The makers of Iron Sky, a science-fiction comedy now being filmed about a Nazi space base on the dark side of the moon (honestly), have been raising funding and recruiting future viewers through things that usually happen after a film, not before: "making-of" videos, merchandise, a request-a-screening site. They have even asked people to contribute footage or volunteer as extras.
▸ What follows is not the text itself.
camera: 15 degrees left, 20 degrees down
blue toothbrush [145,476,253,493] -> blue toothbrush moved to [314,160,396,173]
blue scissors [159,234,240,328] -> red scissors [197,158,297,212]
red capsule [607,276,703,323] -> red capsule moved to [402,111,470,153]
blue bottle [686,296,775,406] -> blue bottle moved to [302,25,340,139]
I Am I, about a young woman's relationship with her mentally ill father, exceeded its $100,000 target for funding on Kickstarter last month and plans to start production in the summer. Franny Armstrong, a documentary-maker (Drowned Out, McLibel), turned her climate-catastrophe movie The Age of Stupid into a rallying point for green activists, with not a little help from its star narrator, the late Pete Postlethwaite.
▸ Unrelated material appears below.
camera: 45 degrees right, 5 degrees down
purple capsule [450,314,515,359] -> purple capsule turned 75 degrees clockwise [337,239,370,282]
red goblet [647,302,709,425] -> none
Brian Chirls, who helped Crumley and Buice on the strategy for Four-Eyed Monsters, believes filmmakers will have to embrace this all-fronts approach. "It's like being a chef and restaurant," he says. "Maybe you make rack of lamb, and that's your art, but you're still going to concern yourself with the salad and the plates and the lighting and the décor."
Sandi Dubowski, director of Trembling Before God, concurs. "We also need to think in terms of multiple media," he says. "You could make a feature-length doc, but also a 1-2 minute version that lives on smartphones so people can use your film when they're doing a national lobbying day in Congress to create policy change. Or when they're campaigning door-to-door."
The good news is, it won't always be this hard. The lessons these trailblazers have learned are spreading; systems are emerging. Last year Crumley and Kieran Masterton set up OpenIndie.com, an online platform that gives film-makers many of the tools Crumley and Buice used to raise an audience, much like Kickstarter provides a platform for raising funding. Lance Weiler (Head Trauma, The Last Broadcast) has set up the Workbook Project, an online resource center where film-makers share their trial-and-error experiences. Last November Broderick, the digital consultant, and Scott Kirsner, an author on tech innovation, hosted the second Distribution U., a one-day crash course on audience-building, in Los Angeles. The Good Pitch, where Dubowski is outreach director, holds events where film-makers can meet all manner of potential partners, such as philanthropists, distributors, NGOs, and big commercial brands.
The last couple of months have also brought three pieces of good news for documentary-makers in particular. We launched The Economist Film Project, a partnership with PBS to encourage the kinds of documentaries that, like The Economist, try to make the world a more comprehensible place. Submit your completed documentary, and if we like it (some guidance on what we like is here), we'll give you the money to create a 6-8 minute edit that will air on PBS NewsHour. Also, the Ford Foundation has launched a $50m documentary fund, JustFilms. And apparently a lady called Oprah something has started a TV network. Among other things, she says, it plans to do the "same thing for documentaries that I did for books." Whatever that was.